Microsoft Says it is Not Training Copilot AI on Your Microsoft 365 Data (Updated)

Copilot: Let's talk graphic

UPDATE: I added a quote from Microsoft after publishing the article. –Paul

This week, Microsoft refuted reports claiming that it is training its Copilot AI on data customers store in Microsoft 365. Which seems unnecessary, since it has said repeatedly that it will not do so, and it has a services agreement and privacy policy that govern this behavior.

Welcome to the new age of misinformation.

“Microsoft Office, like many companies [sic] in recent months, has slyly turned on an ‘opt-out’ feature that scrapes your Word and Excel documents to train its internal AI systems,” Nixcraft claimed on Twitter/X recently. “This setting is turned on by default, and you have to manually uncheck a box in order to opt out. If you are a writer who uses MS Word to write any proprietary content (blog posts, novels, or any work you intend to protect with copyright and/or sell), you’re going to want to turn this feature off immediately.”

Let’s ignore for a moment the hypocrisy of Nixcraft scraping a post from somewhere without attribution to make this claim and then not fact-checking it. Because they continue.

“Microsoft Connected Experiences means they collect your Word and Excel files for AI training,” Nixcraft continues. “Why not call it AI training? Why use such words? This is an unethical practice followed by a trillion-dollar corporation. How is this even legal? I am so glad that I don’t have Windows OS or MS office.”

And I’m so glad you don’t understand what this means but still have very strong opinions about it. Microsoft Connected Experiences has nothing to do with AI training. As Microsoft itself was forced to explain.

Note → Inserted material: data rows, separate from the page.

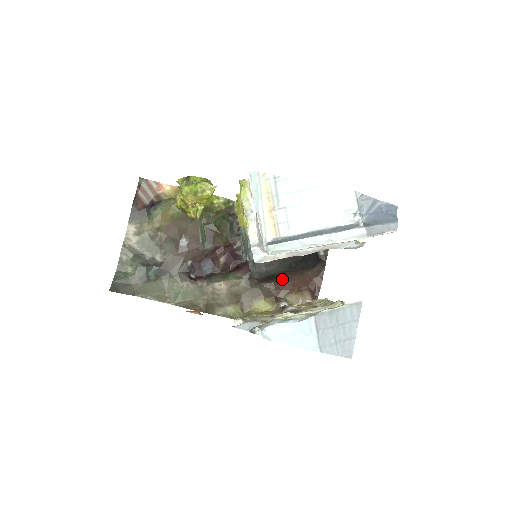
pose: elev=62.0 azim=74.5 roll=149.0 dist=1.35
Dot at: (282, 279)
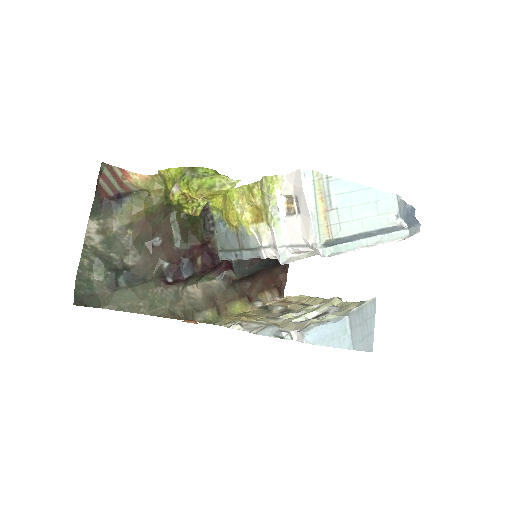
Dot at: (256, 278)
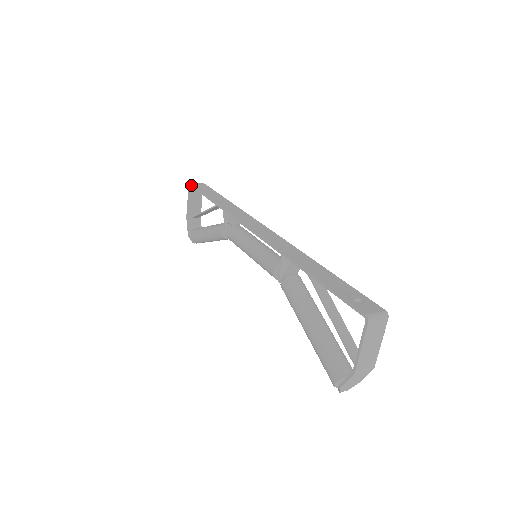
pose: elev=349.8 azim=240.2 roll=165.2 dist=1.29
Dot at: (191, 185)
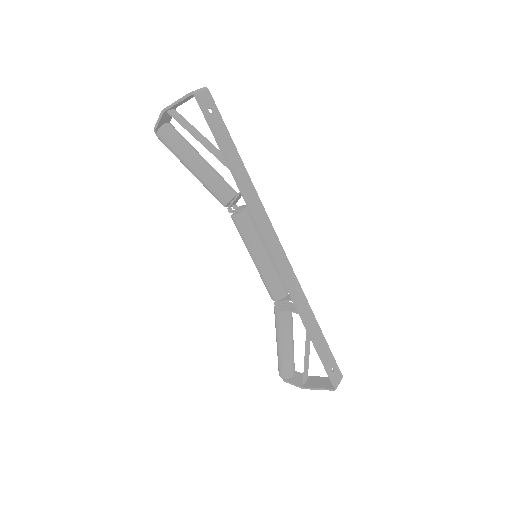
Dot at: (198, 101)
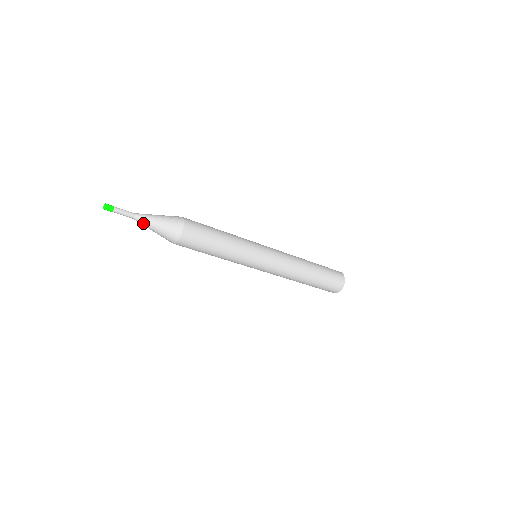
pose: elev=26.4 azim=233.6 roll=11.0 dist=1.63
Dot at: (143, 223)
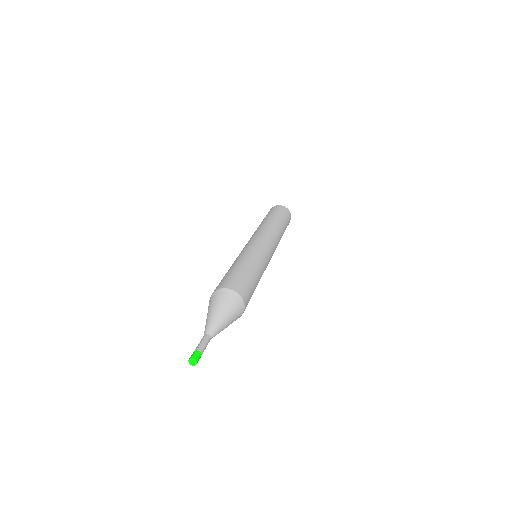
Dot at: (215, 335)
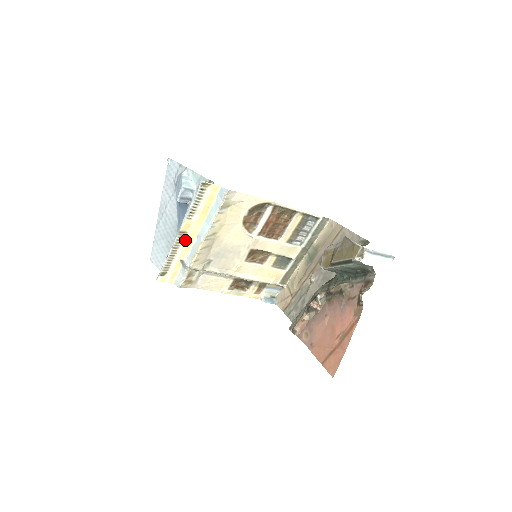
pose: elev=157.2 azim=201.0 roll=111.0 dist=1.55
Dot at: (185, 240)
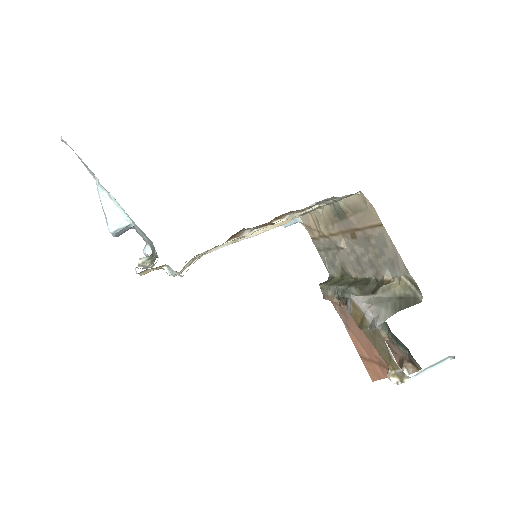
Dot at: occluded
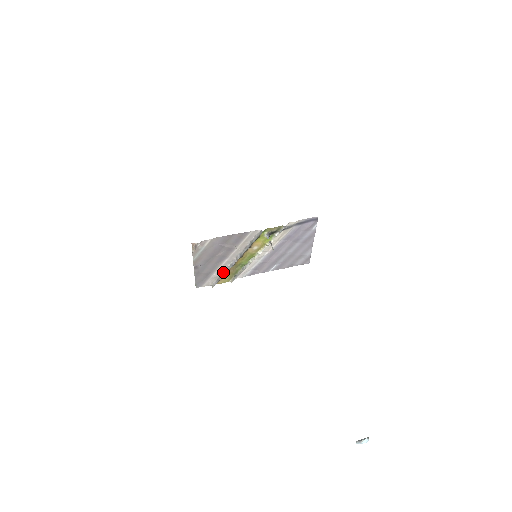
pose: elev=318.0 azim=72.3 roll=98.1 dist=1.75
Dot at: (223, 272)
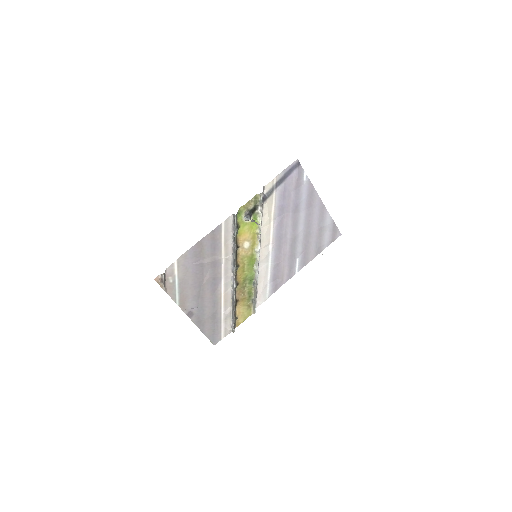
Dot at: (231, 303)
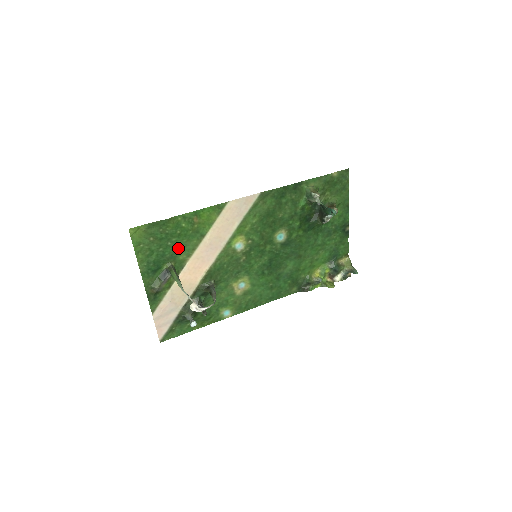
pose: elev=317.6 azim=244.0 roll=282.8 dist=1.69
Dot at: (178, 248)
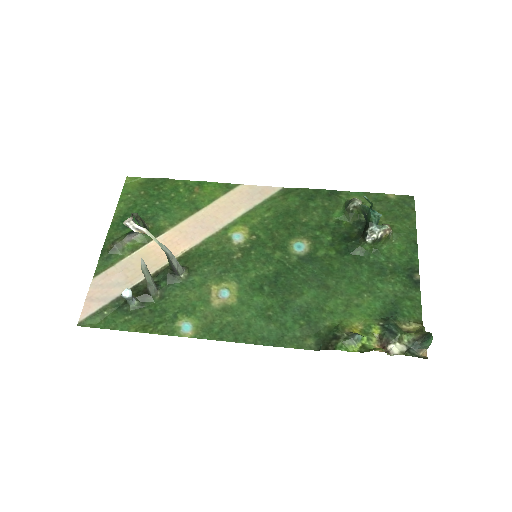
Dot at: (164, 212)
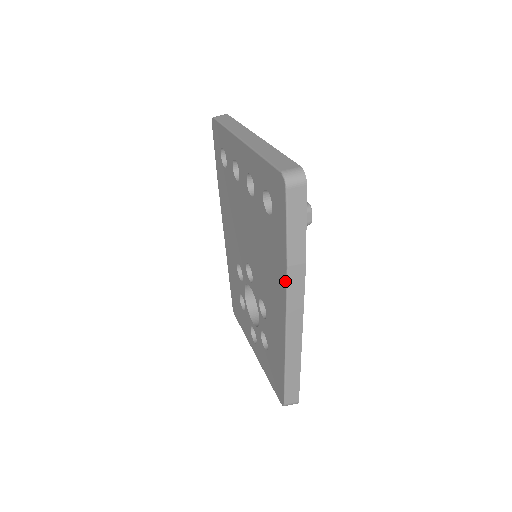
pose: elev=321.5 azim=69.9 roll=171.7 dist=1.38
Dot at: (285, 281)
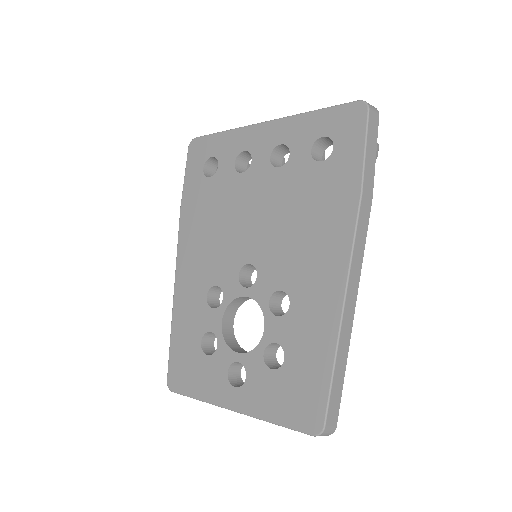
Dot at: (355, 214)
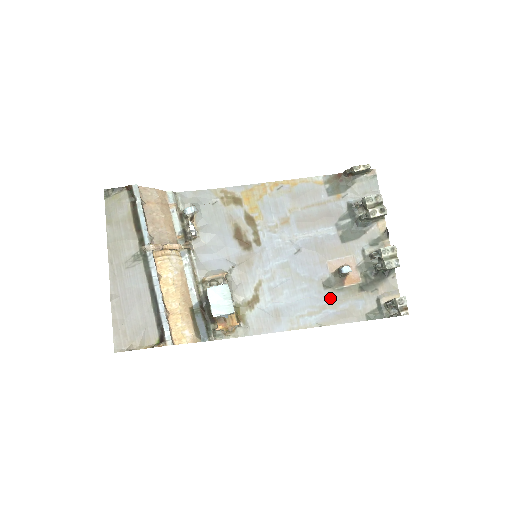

“We do not use customer data in the Microsoft 365 apps to train LLMs,” the Microsoft 365 team responded. “This setting only enables features requiring internet access like co-authoring a document.”

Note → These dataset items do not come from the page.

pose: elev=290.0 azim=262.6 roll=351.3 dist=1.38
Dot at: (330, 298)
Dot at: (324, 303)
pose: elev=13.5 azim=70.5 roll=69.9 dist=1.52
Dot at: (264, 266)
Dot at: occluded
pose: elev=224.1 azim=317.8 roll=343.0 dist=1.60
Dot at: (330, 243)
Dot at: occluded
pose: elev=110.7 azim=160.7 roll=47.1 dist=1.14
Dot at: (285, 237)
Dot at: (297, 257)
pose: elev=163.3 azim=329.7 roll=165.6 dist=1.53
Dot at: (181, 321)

“These claims are untrue,” a Microsoft representative told me. “Microsoft does not use customer data from Microsoft 365 consumer and commercial applications to train foundational large language models. In certain instances, customers may consent to the use of their data for specific purposes, such as custom model development explicitly requested by some commercial customers.”

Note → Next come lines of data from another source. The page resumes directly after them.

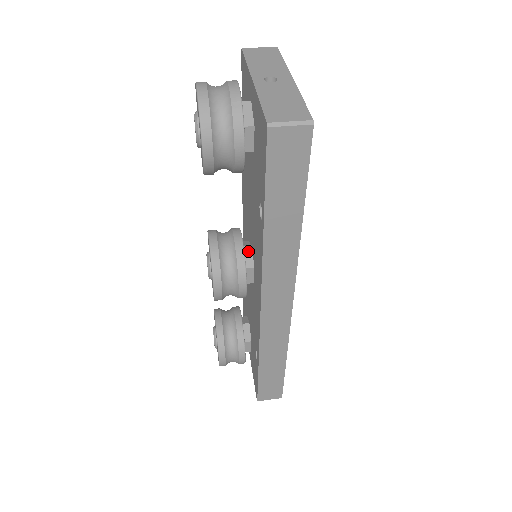
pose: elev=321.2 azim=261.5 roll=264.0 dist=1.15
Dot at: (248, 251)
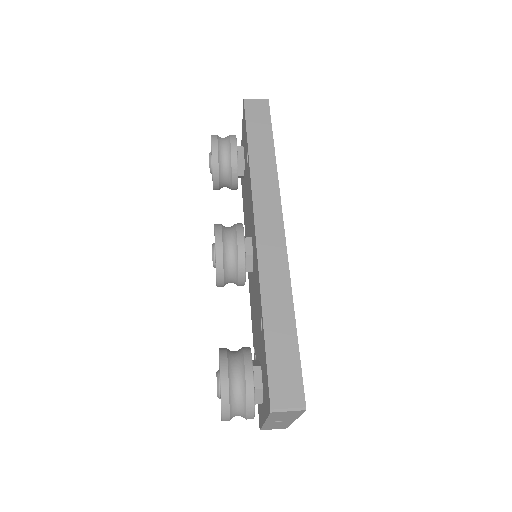
Dot at: occluded
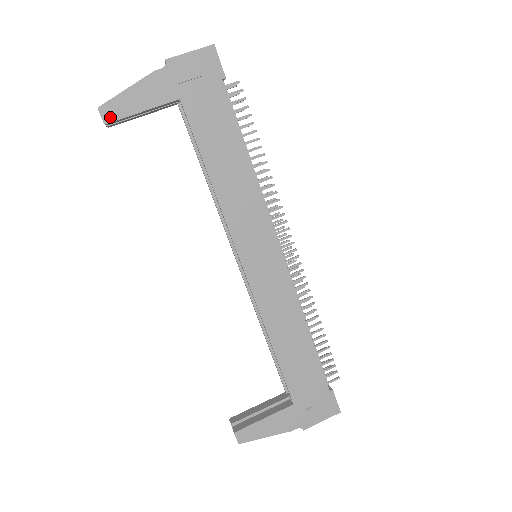
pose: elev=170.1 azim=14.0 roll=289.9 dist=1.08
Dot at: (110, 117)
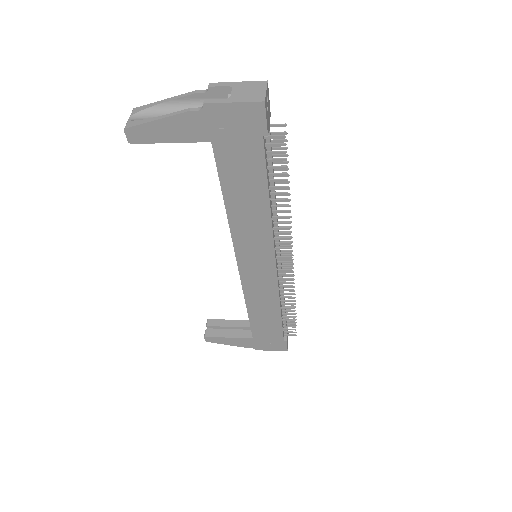
Dot at: (135, 139)
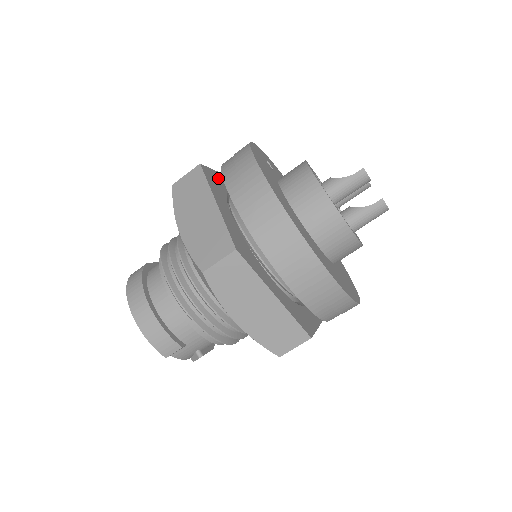
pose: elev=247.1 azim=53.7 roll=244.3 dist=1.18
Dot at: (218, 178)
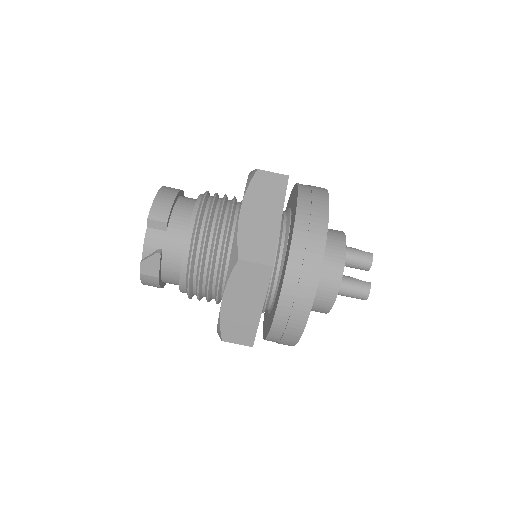
Dot at: occluded
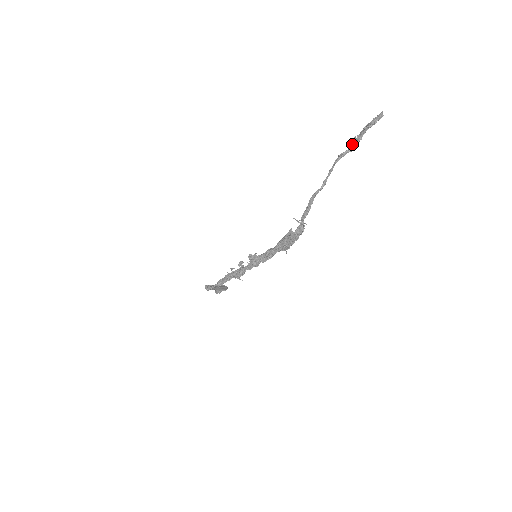
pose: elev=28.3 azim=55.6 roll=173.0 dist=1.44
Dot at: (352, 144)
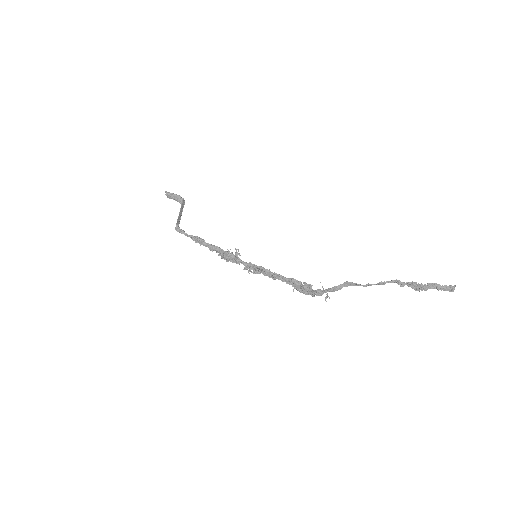
Dot at: (414, 284)
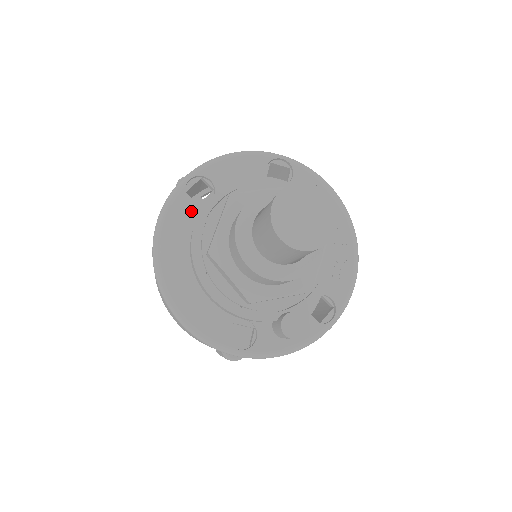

Microsoft’s X-based reply also includes a link to the Connected Experiences in Office page on Microsoft Learn, which further describes this functionality. As it notes, the primary use case here is document collaboration, but there are connected experiences that analyze your content to provide design, editing, and other recommendations, and other innocuous uses. They can be managed via corporate policy if you’re in a business, and many of them are optional.

Microsoft does use data from Bing, MSN, Copilot, and advertising interactions to train AI. If you use Copilot, that applies only to the chat experience. And if you use Copilot Pro, the paid subscription offering that works with Microsoft Office apps like Word and Excel, it doesn’t apply at all. Regardless, Microsoft allows consumers to opt out of Copilot AI training, and that’s true whether they’re using the free service or paying for Copilot Pro. (And it’s not at all convoluted.)

Microsoft communications lead Frank Shaw provided a similar response to an ill-informed wannabe AI expert on Bluesky. But as I often point out, when there are so many valid complaints to make, there’s no point in making any up.

“The Connected Experiences setting in Microsoft 365 people are referencing has no connection to how Microsoft trains foundational large language models,” Microsoft added. “This setting enables cloud-backed features many people have come to expect from productivity tools such as real-time co-authoring, cloud storage and tools like Editor in Word that provide spelling and grammar suggestions. The setting is not new and has been available since 2019.”